U.S. workplace safety regulators have standardized their field enforcement operations on Mesa Laboratories’ DryCal Defender calibrators, purchasing more than 120 units in 2025, as occupational health professionals warn that a generational knowledge gap is putting worker exposure monitoring at risk.
Mesa Labs, based in Lakewood, Colo., makes air sampling pump calibrators used to measure worker exposure to hazardous substances. OSHA and the National Institute for Occupational Safety and Health require calibrators to meet an accuracy standard of plus or minus one per cent. According to the company, a growing share of the market relies on secondary standard instruments that can drift to four to 20 per cent error at low flow rates — the conditions most critical to detecting harmful exposures.

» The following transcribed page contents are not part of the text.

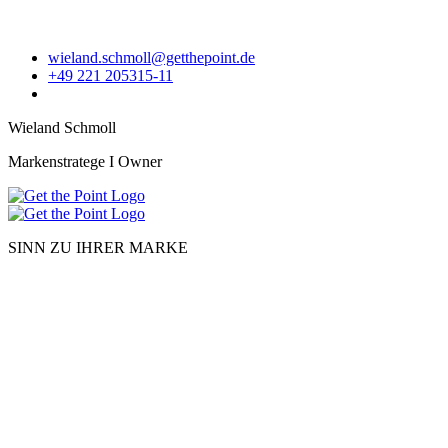
wieland.schmoll@getthepoint.de
+49 221 205315-11
Wieland Schmoll
Markenstratege I Owner
SINN ZU IHRER MARKE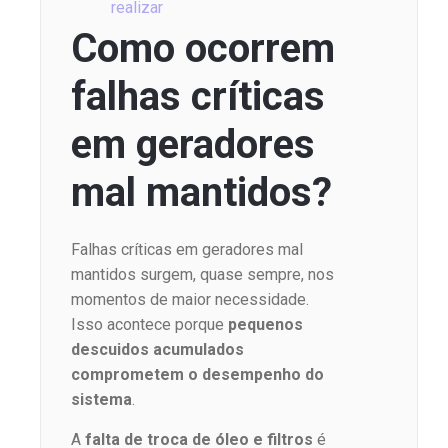
realizar
Como ocorrem
falhas críticas
em geradores
mal mantidos?
Falhas críticas em geradores mal
mantidos surgem, quase sempre, nos
momentos de maior necessidade.
Isso acontece porque
pequenos
descuidos acumulados
comprometem o desempenho do
sistema
.
A
falta de troca de óleo e filtros
é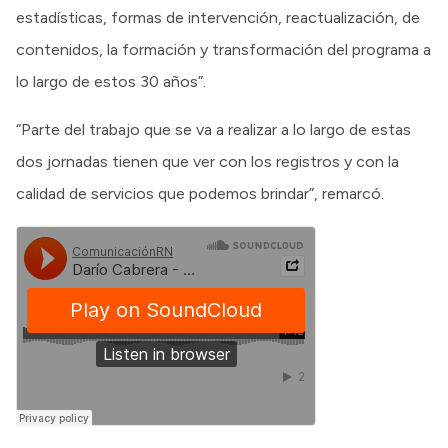
estadísticas, formas de intervención, reactualización, de
contenidos, la formación y transformación del programa a
lo largo de estos 30 años”.
“Parte del trabajo que se va a realizar a lo largo de estas
dos jornadas tienen que ver con los registros y con la
calidad de servicios que podemos brindar”, remarcó.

Primary vs. secondary standards
The distinction between primary and secondary calibration standards sits at the heart of the issue. Primary standards measure gas flow directly from fundamental units of volume and time. Secondary standards derive flow measurements indirectly from pressure drop, temperature, and gas viscosity assumptions, which can introduce error.
Mesa’s DryCal technology uses a piston prover, a primary standard device. According to the company, if contamination enters the measurement cell, the piston stops moving before it can produce an inaccurate reading — a built-in fail-safe that secondary instruments do not offer.
“When a false low reading means a worker stays in a hazardous environment without protection, the instrument behind that measurement has to be beyond question,” said Zach Wright, head of sales for instruments at Mesa Labs. “Primary standards directly measure. Secondary standards only derive. That difference matters.”
Knowledge gap raises concern
Mesa staff product manager Ram Parameshwar said the profession is at a turning point as experienced industrial hygienists retire and are replaced by workers who may not fully understand calibration fundamentals.
“Experienced practitioners who understood the fundamental difference between primary and secondary standards are retiring in large numbers,” Parameshwar said. “The professionals replacing them are entering a market flooded with messaging that treats calibration as a box to check rather than the foundation of every exposure determination.”
Education initiative
Mesa Labs has partnered with the American Industrial Hygiene Association to offer a webinar titled “Flow Calibration Essentials for the OEHS Professional.” The session features Parameshwar alongside Laurence R. Durio, a certified industrial hygienist with more than 50 years of experience, including prior service with OSHA enforcement. A recording is available through the AIHA website.
The company says additional Defender unit orders from OSHA are planned for 2026.